On pourrait très bien envisager par exemple d’incentiver les marketeurs sur les ventes ou sur leur participation à la réalisation des quotas.
Encore une fois il n’est pas question de transformer un marketeur en vendeur. Mais l’un ne peut se passer de l’autre et l’autre ne se peut ne peut se passer de l’un. Il faut donc ensuite trouver des mécanismes de rémunération et de calcul des quotas qui sont mieux réalisés et mieux pensés afin d’éviter les querelles de chapelles.
Une piste de travail concrète pour améliorer le travail en commun vente et marketing
Ceci je l’ai vécu également dans le domaine informatique. Souvent, différents types de vendeurs se mélangent. D’abord les vendeurs de produits qui sont incentivés sur les lignes de service. Et d’autre part des vendeurs transverses qui plutôt responsables de secteurs.
A cela on ajoute parfois, dans des organisation matricielles assez complexes, des vendeurs spécialisés. En anglais, parle de SST ou Specialised Sales Teams. Ces vendeurs peuvent d’ailleurs être un peu considérés comme ces « business developeurs » que j’ai décrit dans l’article précédent, à la limite du marketing et de la vente.

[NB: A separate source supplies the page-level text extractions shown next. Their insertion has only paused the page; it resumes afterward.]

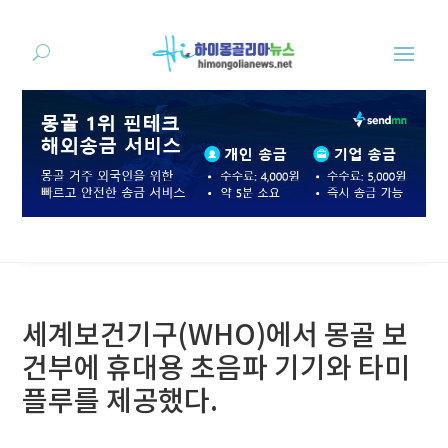
세계보건기구(WHO)에서 몽골 보
건부에 휴대용 초음파 기기와 타미
플루를 제공했다.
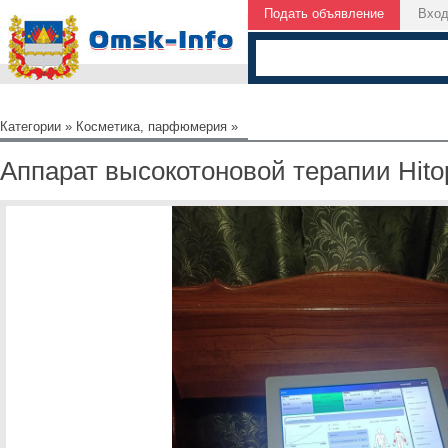
Подать объявление
Вхо
Категории
»
Косметика, парфюмерия
»
Аппарат высокотоновой терапии Hitop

Le vrai nœud de la solution se trouve là : bien trouver le mécanisme de rémunération pour faire travailler efficacement les équipes ensemble et arrêter les incantations à la discussion qui sont finalement bien peu efficaces, car elles ne changent rien à la philosophie du vendeur, elle-même le résultat de ce que vous leur avez demandé : réaliser un chiffre.